Greatest hits album by HIM
- Released: 15 March 2004
- Genre: Gothic metal; gothic rock; hard rock; heavy metal;
- Length: 67:11
- Label: BMG; RCA; GUN; Supersonic; Terrier;
- Producer: Hiili Hiilesmaa; John Fryer; T.T. Oksala; Kevin Shirley; Tim Palmer;

HIM chronology
| Love Metal (2003) | And Love Said No: The Greatest Hits 1997–2004 (2004) | Dark Light (2005) |

= And Love Said No: The Greatest Hits 1997–2004 =

And Love Said No: The Greatest Hits 1997–2004 is a greatest hits album by Finnish rock band HIM. It contains two new songs: "And Love Said No" and "Solitary Man", the latter of which is a Neil Diamond cover, both songs produced by Tim Palmer. The British version also has a re-recorded version of "It's All Tears (Drown in This Love)". The digipak version of this album comes with a DVD with six songs live at Semifinal Club in Helsinki.

Professional ratings
Review scores
| Source | Rating |
| AllMusic |  |

== Track listing ==
1. "And Love Said No" – 4:10
2. "Join Me" – 3:37
3. "Buried Alive by Love" – 5:01
4. "Heartache Every Moment" – 3:56
5. "Solitary Man" (Neil Diamond cover) – 3:36
6. "Right Here in My Arms" – 4:00
7. "The Funeral of Hearts" – 4:29
8. "In Joy and Sorrow" – 3:59
9. "Your Sweet 666" (re-recorded version) – 3:56
10. "Gone with the Sin" – 4:22
11. "Wicked Game" (Chris Isaak cover; re-recorded version) – 4:04
12. "The Sacrament" – 4:30
13. "Close to the Flame" – 3:47
14. "It's All Tears (Drown in This Love)" (re-recorded version) – 4:30*
15. "Poison Girl" – 3:51
16. "Pretending" – 3:41
17. "When Love and Death Embrace" – 6:11
- Website extras included as Enhanced CD content
- – Only available on the UK version. Other versions omit this track completely. The UK version also features a hype sticker stating there are two never-before-released re-recordings exclusive to the UK; this is incorrect as "When Love and Death Embrace" is a remaster and not a re-recording.

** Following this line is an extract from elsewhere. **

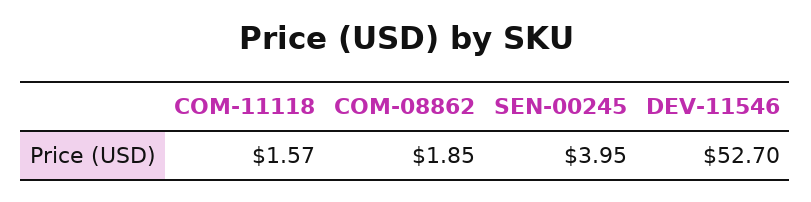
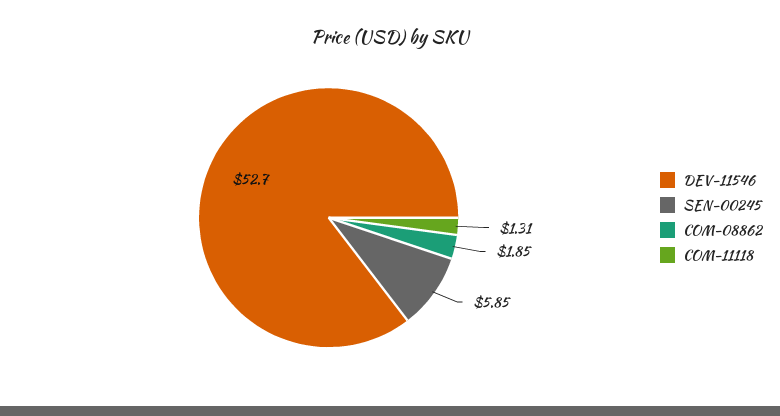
COM-11118: 1.57 -> 1.31
SEN-00245: 3.95 -> 5.85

=== Bonus DVD: Live at the Semifinal in Helsinki (24–30 April 2003) ===
1. "Soul on Fire" – 4:09
2. "The Funeral of Hearts" – 4:44
3. "Beyond Redemption" – 4:23
4. "Sweet Pandemonium" – 5:07
5. "Buried Alive by Love" – 4:48
6. "The Sacrament" – 4:34

== Box-set LP ==
The And Love Said No box set LP contained the band's first four studio albums on vinyl along with the "Wicked Game" EP. It does not feature the title track "And Love Said No" nor "Solitary Man".

== Charts ==

Chart performance for And Love Said No: The Greatest Hits 1997–2004
| Chart (2004) | Peak position |
|---|---|
| Austrian Albums (Ö3 Austria) | 9 |
| Belgian Albums (Ultratop Flanders) | 98 |
| Dutch Albums (Album Top 100) | 71 |
| Finnish Albums (Suomen virallinen lista) | 2 |
| German Albums (Offizielle Top 100) | 5 |
| Italian Albums (FIMI) | 55 |
| Norwegian Albums (VG-lista) | 32 |
| Portuguese Albums (AFP) | 11 |
| Scottish Albums (OCC) | 32 |
| Swedish Albums (Sverigetopplistan) | 20 |
| Swiss Albums (Schweizer Hitparade) | 18 |
| UK Albums (OCC) | 30 |

== Certifications ==

Certifications for And Love Said No: The Greatest Hits 1997–2004
| Region | Certification | Certified units/sales |
| Finland (Musiikkituottajat) | Platinum | 53,606 |
| Germany (BVMI) | Gold | 100,000^{‡} |
| Russia (NFPF) | Gold | 10,000^{*} |
| United Kingdom (BPI) | Gold | 100,000^{*} |
^{*} Sales figures based on certification alone. ^{‡} Sales+streaming figures based on certification alone.